Vitamin A and E levels were comparable in all three groups. Higher leucocyte vitamin C levels, observed in patients with pPROM (vsTB) and sPTB (vsTB), were not able to protect against pPROM and sPTB. More detailed studies should be performed before recommendations on supplementation of these vitamins in patients of pPROM.

The following were the limitations of our study: Single sample was obtained and analyzed at the time of delivery, while vitamin C levels in pre-pregnant, pregnant, and post-pregnant states and fetal levels were not measured. It is also worthwhile to measure and compare vitamin C levels in gestational age-matched controls.

Implications and future prospects: Probably vitamin A and E supplementation is not required nor will it be of any benefit in patients of pPROM. Our findings suggest that high vitamin C levels were not able to protect against pPROM or sPTB. Supplementation of vitamins A, E, and C is hence questionable and must be done with caution.
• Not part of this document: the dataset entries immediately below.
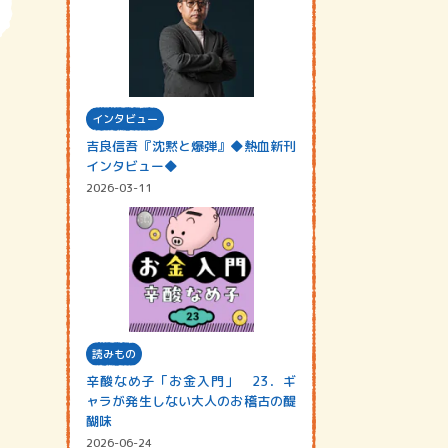
インタビュー
吉良信吾『沈黙と爆弾』◆熱血新刊
インタビュー◆
2026-03-11
読みもの
辛酸なめ子「お金入門」 23．ギ
ャラが発生しない大人のお稽古の醍
醐味
2026-06-24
Vitamins A & E being fat-soluble are stored in the body and therefore excess could lead to hypervitaminosis and vitamin C is known to be toxic at higher doses. Therefore, supplementation should be scientific.

Ethical approval

The research/study is approved by the Institutional Ethics Committee at Human Research of University College of Medical Sciences, number IEC-HR071015R1, dated 08th November 2024.
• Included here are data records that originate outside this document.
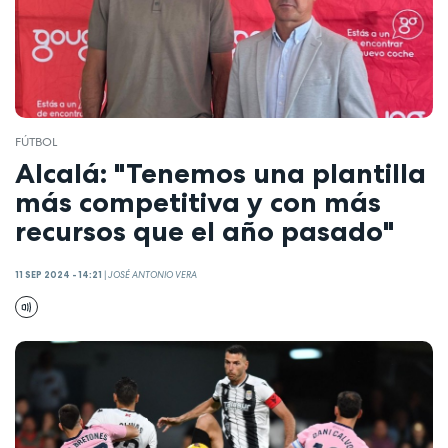
FÚTBOL
Alcalá: "Tenemos una plantilla
más competitiva y con más
recursos que el año pasado"
11 SEP 2024 - 14:21
|
JOSÉ ANTONIO VERA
Declaration of patient consent

The authors certify that they have obtained all appropriate patient consent

Financial support and sponsorship

The authors would like to thank the Indian Council for Medical Research for the financial support provided. (ICMR Research Grant ID: 2015-0792).

Conflicts of interest

Dr. Rajarshi Kar and Dr. Amita Suneja are on the Editorial Board of the Journal.

Use of artificial intelligence (AI)-assisted technology for manuscript preparation

The authors confirm that there was no use of artificial intelligence (AI)-assisted technology for assisting in the writing or editing of the manuscript and no images were manipulated using AI.